Dari simulasi model snap shot diatas, evaluasi umum performance birokrasi dapat diidentifikasi melalui kajian isu-isu strategis jangka panjang dalam rangka mengembangkan rancangan performance birokrasi dimasa depan, antara lain: pertama, Reformasi struktur; kedua, reformasi kultur kerja; ketiga, evaluasi aparatur (ASN) terutama sektor agrarian, keempat; reformasi system capaian; kelima, reformasi peraturan dan standarisasi. Kelima isu strategis tersebut harus mengacu pada Governance Indicators: (1) Voice and Accountability, indicator pertama ini memiliki pengaruh terhadap pertumbuhan ekonomi, jika government effectiveness dilaksanakan dengan baik (2) Plotitical Stability and absence of violent, menciptakan stabilitas politik, dalam arti membuat dan merencanakan program kerja dengan proses buttom up melalui saluran aspirasi masyarakat dan sedapat mungkin merencanakan serta mengimplementasikan program kerja dengan memimimkan konflik  (3) government Effectivennes, mengalokasikan anggaran yang ada di level manapun dengan tepat atau sesuai dengan kebutuhan rencana yang ditetapkan (effectiveness) (4) Regulatory Quality (5) Rule of law, peran birokrasi dalam menentukan kebijakan manajerial, atau dalam kebijakan publik dengan memberikan sejumlah informasi lengkap kepada lembaga esekutif (6) Control of  corruption, pimpinan birokrasi berusaha untuk menjadi leader dalam menggunakan anggaran secara jujur, sehingga bisa mengontrol tingkat korupsi (control of corruption)

Kaufman, Kraay, dan Zoido-Lobatón, dalam penelitiaanya dengan judul Agregating Governance Indicators, World Bank Report, Washington DC, USA, menggunakan indikator diatas sebagai alat ukur dan menyimpulkan bahwa terdapat hubungan langsung antara good governance, stable government, dan kondisi sosial-ekonomi. Riset tersebut dilakukan terhadap lebih dari 150 negara. Dari berbagai indikator di atas, diperoleh ukuran yang disebut Worldwide Governance Indicators (WGI) yang dapat memberikan gambaran perbandingan antar negara dalam mengelola pemerintahannya. Berdasarkan riset tersebut, dapat dilihat perkembangan good governance Indonesia dengan enam indikator utama yakni: control of corruption, political stability and absence of violence, voice accountability, rule of law, regulatory quality dan government effectiveness sebagai gambaran perkembangan good governance Indonesia.
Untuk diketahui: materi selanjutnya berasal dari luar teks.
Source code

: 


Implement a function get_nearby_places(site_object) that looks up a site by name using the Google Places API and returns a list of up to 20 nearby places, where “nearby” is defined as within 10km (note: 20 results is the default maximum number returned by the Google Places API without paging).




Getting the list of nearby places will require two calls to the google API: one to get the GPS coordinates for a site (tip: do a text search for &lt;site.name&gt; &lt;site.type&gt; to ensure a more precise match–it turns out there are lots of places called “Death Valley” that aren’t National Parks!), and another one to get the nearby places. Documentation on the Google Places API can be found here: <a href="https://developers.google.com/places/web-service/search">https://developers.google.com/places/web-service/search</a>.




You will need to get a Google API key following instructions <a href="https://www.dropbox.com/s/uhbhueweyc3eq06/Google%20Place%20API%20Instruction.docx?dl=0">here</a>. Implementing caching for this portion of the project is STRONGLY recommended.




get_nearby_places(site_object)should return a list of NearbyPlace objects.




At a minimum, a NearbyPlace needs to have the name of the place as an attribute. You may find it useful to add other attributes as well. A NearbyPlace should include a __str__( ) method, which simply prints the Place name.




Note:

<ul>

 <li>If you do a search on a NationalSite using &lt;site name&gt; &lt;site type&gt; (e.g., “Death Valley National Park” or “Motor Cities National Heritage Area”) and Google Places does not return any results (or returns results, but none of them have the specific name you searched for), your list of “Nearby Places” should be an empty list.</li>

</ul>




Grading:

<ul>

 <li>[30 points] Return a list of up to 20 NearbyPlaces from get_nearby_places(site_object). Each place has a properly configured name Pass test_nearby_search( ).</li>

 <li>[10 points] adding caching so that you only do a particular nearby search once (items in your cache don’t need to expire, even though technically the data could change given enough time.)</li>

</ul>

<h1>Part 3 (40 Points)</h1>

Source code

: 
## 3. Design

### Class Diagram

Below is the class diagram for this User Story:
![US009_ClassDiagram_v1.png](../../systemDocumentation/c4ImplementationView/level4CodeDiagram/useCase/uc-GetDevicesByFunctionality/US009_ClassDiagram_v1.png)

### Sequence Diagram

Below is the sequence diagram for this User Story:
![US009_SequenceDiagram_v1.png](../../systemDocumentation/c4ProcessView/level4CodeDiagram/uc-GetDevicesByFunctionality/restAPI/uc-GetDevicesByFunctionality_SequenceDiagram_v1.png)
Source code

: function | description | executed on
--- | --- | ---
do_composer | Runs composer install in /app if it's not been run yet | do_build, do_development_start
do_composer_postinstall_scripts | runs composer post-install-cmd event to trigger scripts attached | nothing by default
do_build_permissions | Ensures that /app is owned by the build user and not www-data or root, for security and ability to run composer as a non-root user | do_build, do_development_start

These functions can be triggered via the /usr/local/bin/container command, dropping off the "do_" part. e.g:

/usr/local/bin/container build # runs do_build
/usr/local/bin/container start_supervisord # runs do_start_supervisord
Untuk menjawab isu-isu strategis diatas, penulis merumuskan beberapa rancangan yang bias diproyeksikan dalam agenda kepemimpinan Cettar-Colaborative Gubernur Jawa timur melalui Driving for Results, yaitu strategi kerja agar fokusnya ke pencapaian optimum. Bebrapa elemen pokok dalam Driving for Results adalah: Consistenly maintaining high level of; productivity, constant stamina, continuous effectiveness, high level of productivity. Maka, output yang dari Driving for Results adalah menjadikan provinsi Jawa Timur sebagai The East Java Number One Culture dengan target utamanya (target programatic); visi dan misi Jawa Timur tercapai, pembangunan berkelanjutan, produktif, dan transformasi inovative governance. 

  Performance birokrasi merupakan sebuah cerminan keberhasilan atau kegagalan pemerintah dalam merumuskan dan mengimplementasikan kebijakan yang di tetapkan.